Maybe that’s true when some sort of fact is easily verifiable — double-check if in doubt and do so even if you’re confident. Thinking back to a story from Chapter 2, if Greg Cote couldn’t confirm the soccer player’s story through another source, he could have simply not written the story. Time spent double-checking to prevent an error would have been worth the reduced risk of error and embarrassment in these cases.
In his episode, J.A. and I discussed the “Medill F,” a famous grade in journalism. It’s given out to students who have written an excellent article while being wrong with some verifiable fact, like a name or the spelling of a place.
“It’s not an expectation that everybody’s going to be perfect. You don’t get an F for a typo, but you get an F if you misspell somebody’s name. It speaks to the standards that Medill has held traditionally. The goal is to instill that dread, that fear, that sick pit in your stomach from making a mistake and having it get to print.”

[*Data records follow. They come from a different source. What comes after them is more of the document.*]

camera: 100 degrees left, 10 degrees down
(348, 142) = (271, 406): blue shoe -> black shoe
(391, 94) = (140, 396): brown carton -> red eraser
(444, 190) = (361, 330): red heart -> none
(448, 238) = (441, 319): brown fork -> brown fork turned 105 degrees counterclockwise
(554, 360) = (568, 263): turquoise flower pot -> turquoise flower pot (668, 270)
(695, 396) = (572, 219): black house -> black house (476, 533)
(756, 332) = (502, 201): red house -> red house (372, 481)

Does the practice of the “Medill F” make the professors feel like they are helping? I’ve been in enough fear- and punishment-based workplaces, including factories and hospitals, to be convinced that fear is ineffective and counterproductive. Teaching and reinforcing the journalistic best practices of having a second source and checking names might be more effective as procedural mistake-proofing, even if it’s not perfect. I wouldn’t expect the fear factor to help.
If fear worked, the General Motors factory that I started at in 1995 would have had world-class quality. If the threat of punishments prevented healthcare errors, patients wouldn’t be harmed at the high rates we see today (an estimated one in four hospital patients in the U.S.).

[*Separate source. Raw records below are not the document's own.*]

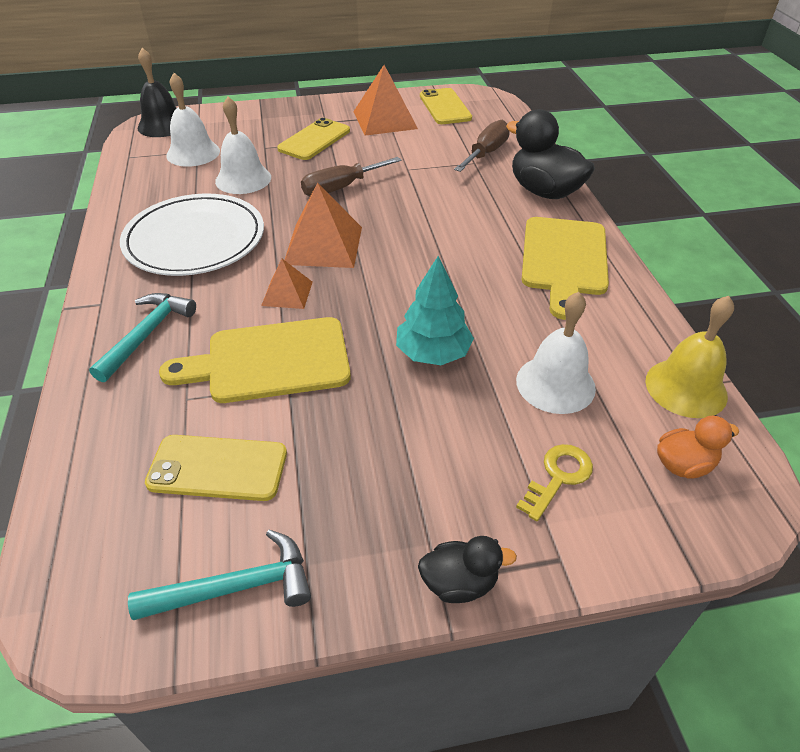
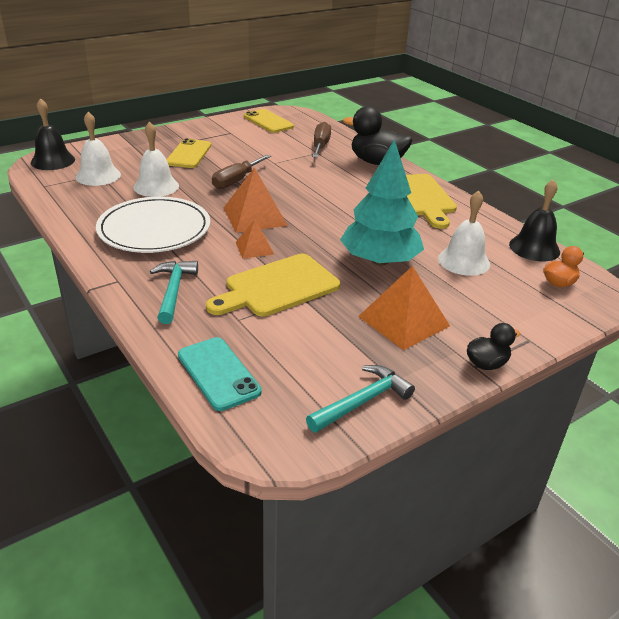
camera: 25 degrees left, 10 degrees down
(100, 476) = (218, 373): none -> turquoise phone
(218, 468) = (296, 349): yellow phone -> none
(385, 120) = (231, 135): orange pyramid -> orange pyramid (404, 321)
(433, 353) = (379, 261): turquoise tree -> turquoise tree, size x1.54
(558, 477) = (500, 304): yellow key -> none
(686, 388) = (534, 248): yellow bell -> black bell

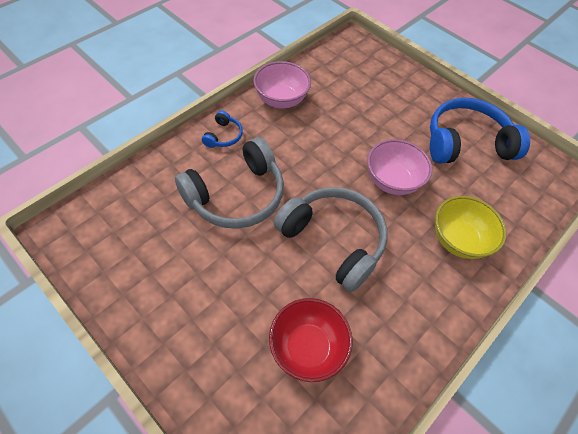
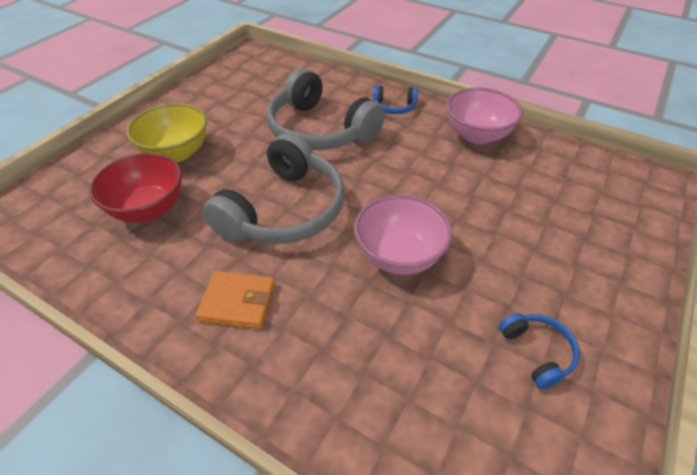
camera: 80 degrees right, 10 degrees down
(419, 283) = (238, 302): none -> orange wallet
(458, 240) = (321, 347): yellow bowl -> yellow bowl (177, 153)
(466, 143) = (537, 352): blue headphones -> blue headphones, size x0.45

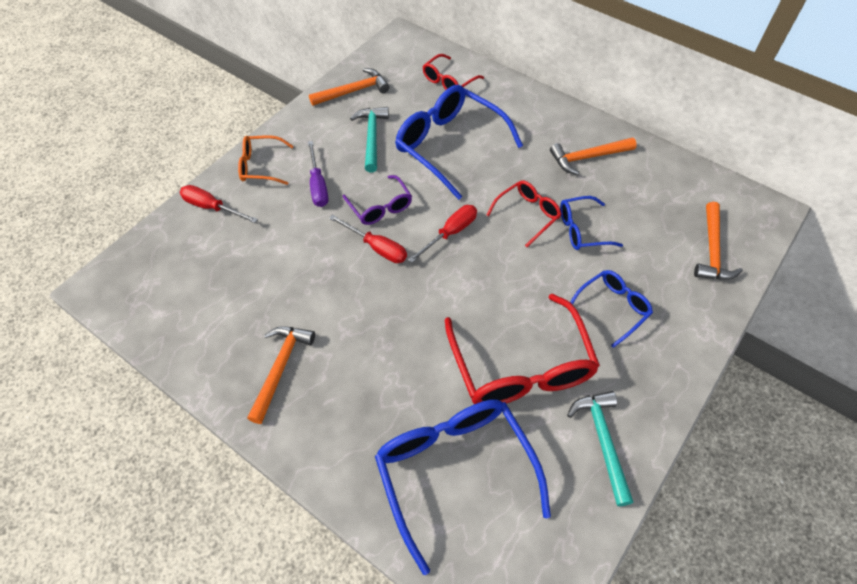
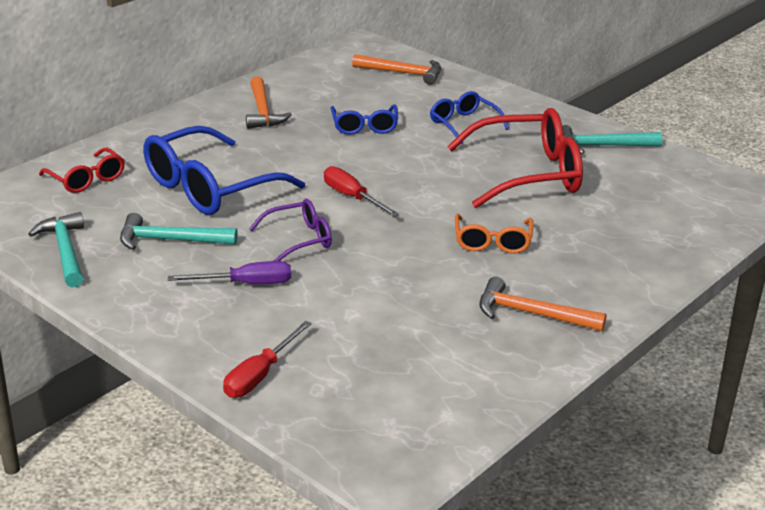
camera: 85 degrees left, 25 degrees down
(260, 166) = (189, 332): orange glasses -> orange glasses (492, 242)
(353, 91) = (65, 251): orange hammer -> turquoise hammer
(376, 247) = (364, 245): red screwdriver -> none
(454, 470) = (640, 216): blue glasses -> none
(527, 214) = (336, 152): red glasses -> none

I could be wrong. I’d love to see data about the impact of the Medill F. Do students who receive that threat or that grade make fewer mistakes than students who don’t? If so, does the effect wear off over time as our confidence builds from not making mistakes (or not having them discovered)?
When J.A. was teaching journalism at the University of Southern California, he unilaterally adopted this policy, remembering his days as a Northwestern student. J.A. said the best reward was a student thanking him for instilling the importance of double-checking every detail.
J.A. says,
“We’re all going to make mistakes, but you want to minimize it.”

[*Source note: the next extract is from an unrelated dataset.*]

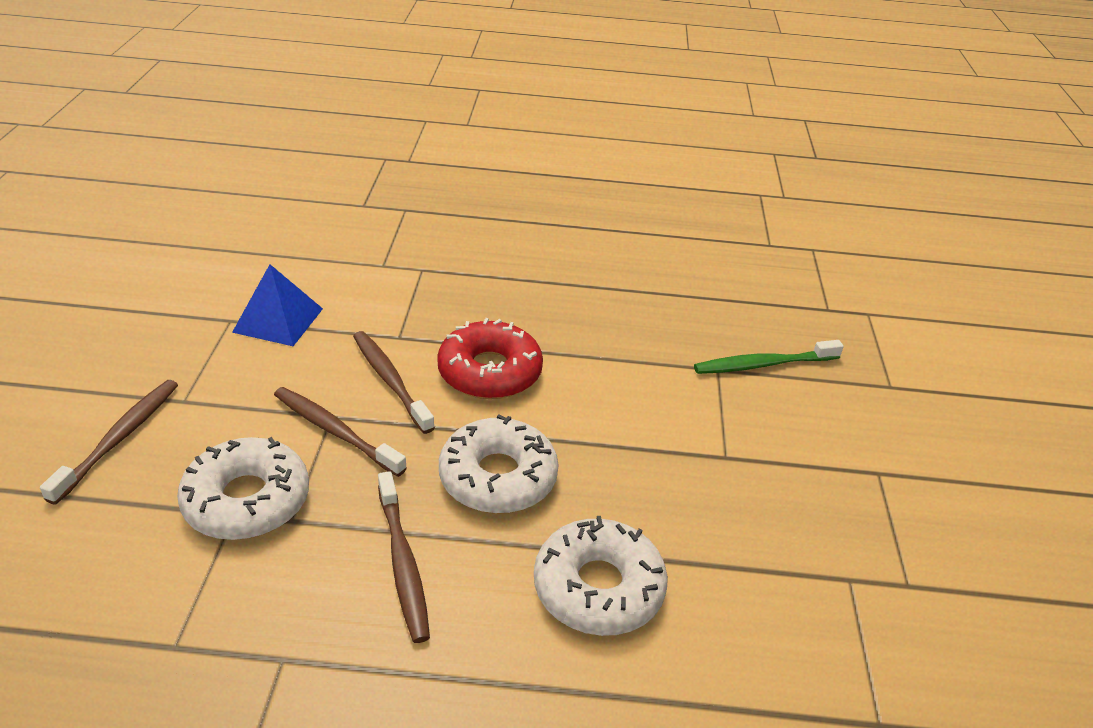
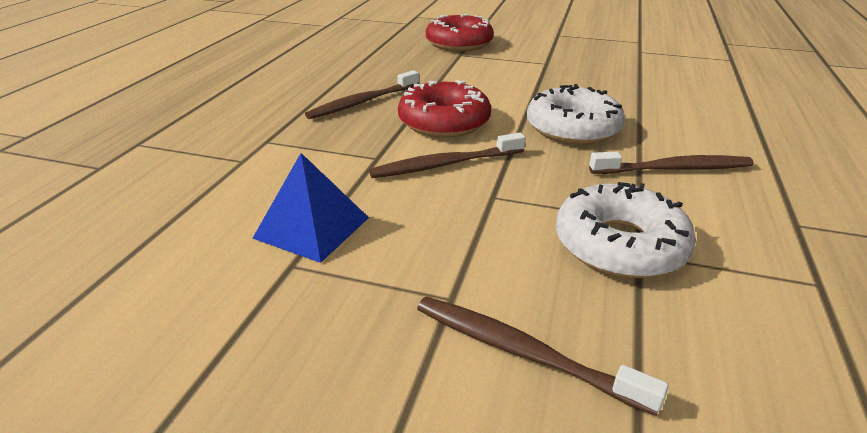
camera: 75 degrees left, 5 degrees down
(335, 431) = (516, 194): brown toothbrush -> brown toothbrush (362, 102)
(598, 588) = (671, 107): white donut -> none
(763, 364) = (459, 43): green toothbrush -> red donut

There we have it — minimizing is not the same as eliminating. That’s why writers have editors and proofreaders to guard against factual errors and typos.
The “Medill F” might be a cute story, but it doesn’t seem to be grounded in any science — it‘s likely a mistake to adopt that fear-based approach in other workplaces. I’m not blaming J.A. for that. The policy might be a mistake at Medill — how would they evaluate the effectiveness of their policy? How do the actual outcomes compare to their expected outcomes?
Would they fear it’s a mistake to change that policy? How would they evaluate that decision?
In conclusion, J.A. Adande’s experience with the ‘Medill F’ echoes the principles in “The Mistakes That Make Us: Cultivating a Culture of Learning and Innovation.” It illustrates the significance of accuracy in journalism and the learning potential of mistakes. This aligns with the book’s emphasis on using errors as learning opportunities rather than fostering a fear-based environment. J.A.’s journey reinforces the idea that acknowledging and learning from mistakes, rather than solely focusing on their avoidance, is a crucial step toward personal and professional growth.